Abstract

Alice’s Adventures in Wonderland (1865) was translated in Italy for the first time in 1872 by Teodorico Pietrocòla Rossetti. Since then, it has found fruitful ground in the so-called “creative transposition” (Jakobson, 2002), which makes use of the creative channel to communicate with a lay public that relies on rewritings to approach classic texts (Lefevere, 1992). Rewriters include translators and people who manipulate source texts for economic, political or social reasons. Their work is evidence of the evolution of literature as it brings classic texts down to the level of the common reader, ensuring their survival through time. Alice, a mixture of narrative voice and nonsense poetry, survives through the rewritings aimed at a young public.
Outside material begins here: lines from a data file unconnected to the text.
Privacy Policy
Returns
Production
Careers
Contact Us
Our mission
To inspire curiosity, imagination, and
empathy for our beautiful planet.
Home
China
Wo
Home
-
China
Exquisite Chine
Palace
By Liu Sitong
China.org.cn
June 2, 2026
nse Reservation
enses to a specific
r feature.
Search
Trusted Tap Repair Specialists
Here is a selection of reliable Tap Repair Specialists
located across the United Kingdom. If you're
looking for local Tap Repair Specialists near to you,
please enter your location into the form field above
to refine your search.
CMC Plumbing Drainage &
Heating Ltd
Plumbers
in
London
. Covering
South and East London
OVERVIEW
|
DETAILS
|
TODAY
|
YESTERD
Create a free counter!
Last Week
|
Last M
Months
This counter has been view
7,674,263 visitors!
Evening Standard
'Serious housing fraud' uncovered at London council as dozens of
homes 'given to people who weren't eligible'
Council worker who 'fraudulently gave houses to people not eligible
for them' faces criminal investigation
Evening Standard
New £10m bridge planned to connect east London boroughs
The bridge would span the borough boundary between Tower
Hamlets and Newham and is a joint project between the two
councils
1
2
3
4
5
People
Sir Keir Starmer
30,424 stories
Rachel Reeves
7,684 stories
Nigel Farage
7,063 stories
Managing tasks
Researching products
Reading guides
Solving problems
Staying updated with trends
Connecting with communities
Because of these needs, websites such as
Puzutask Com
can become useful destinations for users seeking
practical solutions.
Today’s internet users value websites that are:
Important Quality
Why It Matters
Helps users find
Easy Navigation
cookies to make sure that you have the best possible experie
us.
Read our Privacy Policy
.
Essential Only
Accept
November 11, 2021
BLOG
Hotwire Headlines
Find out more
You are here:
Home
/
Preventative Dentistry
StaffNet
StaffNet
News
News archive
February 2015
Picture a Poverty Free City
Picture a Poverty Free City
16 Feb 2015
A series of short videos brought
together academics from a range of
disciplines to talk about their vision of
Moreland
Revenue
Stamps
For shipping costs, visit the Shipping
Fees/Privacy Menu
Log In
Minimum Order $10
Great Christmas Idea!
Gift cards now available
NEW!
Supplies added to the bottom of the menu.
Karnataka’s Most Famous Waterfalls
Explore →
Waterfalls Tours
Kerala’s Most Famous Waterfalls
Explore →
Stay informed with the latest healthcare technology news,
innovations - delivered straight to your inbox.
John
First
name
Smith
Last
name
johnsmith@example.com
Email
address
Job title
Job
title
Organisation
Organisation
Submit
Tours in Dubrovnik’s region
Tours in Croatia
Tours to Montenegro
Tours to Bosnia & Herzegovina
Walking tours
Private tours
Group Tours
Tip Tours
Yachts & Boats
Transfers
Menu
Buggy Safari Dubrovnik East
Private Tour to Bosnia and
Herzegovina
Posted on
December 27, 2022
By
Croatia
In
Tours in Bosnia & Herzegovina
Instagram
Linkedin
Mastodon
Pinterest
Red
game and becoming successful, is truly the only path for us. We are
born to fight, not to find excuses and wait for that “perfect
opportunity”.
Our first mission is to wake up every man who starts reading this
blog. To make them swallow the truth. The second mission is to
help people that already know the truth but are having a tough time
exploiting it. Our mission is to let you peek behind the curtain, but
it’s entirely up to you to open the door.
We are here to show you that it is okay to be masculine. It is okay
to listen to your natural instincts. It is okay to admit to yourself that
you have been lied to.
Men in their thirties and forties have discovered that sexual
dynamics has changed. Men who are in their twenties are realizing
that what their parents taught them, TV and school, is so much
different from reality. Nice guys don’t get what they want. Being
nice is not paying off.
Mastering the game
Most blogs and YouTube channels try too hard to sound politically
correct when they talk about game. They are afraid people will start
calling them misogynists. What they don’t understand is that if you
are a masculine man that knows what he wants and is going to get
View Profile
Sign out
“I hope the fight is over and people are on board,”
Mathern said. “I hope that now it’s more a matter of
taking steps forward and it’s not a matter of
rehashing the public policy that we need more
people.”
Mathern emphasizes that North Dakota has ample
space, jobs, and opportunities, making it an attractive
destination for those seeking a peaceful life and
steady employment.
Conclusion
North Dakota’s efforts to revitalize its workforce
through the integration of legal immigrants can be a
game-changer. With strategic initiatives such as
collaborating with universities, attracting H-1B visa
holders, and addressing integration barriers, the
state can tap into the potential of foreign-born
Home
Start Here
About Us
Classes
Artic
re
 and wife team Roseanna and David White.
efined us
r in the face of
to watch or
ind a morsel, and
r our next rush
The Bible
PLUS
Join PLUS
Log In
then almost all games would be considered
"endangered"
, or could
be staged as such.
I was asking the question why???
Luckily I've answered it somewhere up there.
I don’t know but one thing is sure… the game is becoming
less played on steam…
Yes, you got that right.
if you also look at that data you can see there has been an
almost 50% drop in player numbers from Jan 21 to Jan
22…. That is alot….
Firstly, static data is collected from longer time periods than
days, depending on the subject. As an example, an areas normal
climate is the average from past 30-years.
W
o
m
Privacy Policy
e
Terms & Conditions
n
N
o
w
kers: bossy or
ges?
This paper explores poetry in selected translations of Alice’s Adventures in Wonderland, including Donatella Ziliotto’s translation published by Salani in 2010, Masolino D’Amico’s translation in the children’s literature series of classics published by BUR Ragazzi in 2016, and the modernized re-edition of Silvio Spaventa Filippi’s translation first published in 1913, distributed in a new book series in 2013. The translations analysed have all been published between 1991 and 2016 by different translators and publishing houses. This selection allowed for a mixed methodology of analysis delving into the paratext and poetic language, in order to compare rhythm, structure and rhyme, looking for common aspects but especially divergent approaches as a mark of creativity wishing to release the potential of the poetic verse and mediate it for young readers.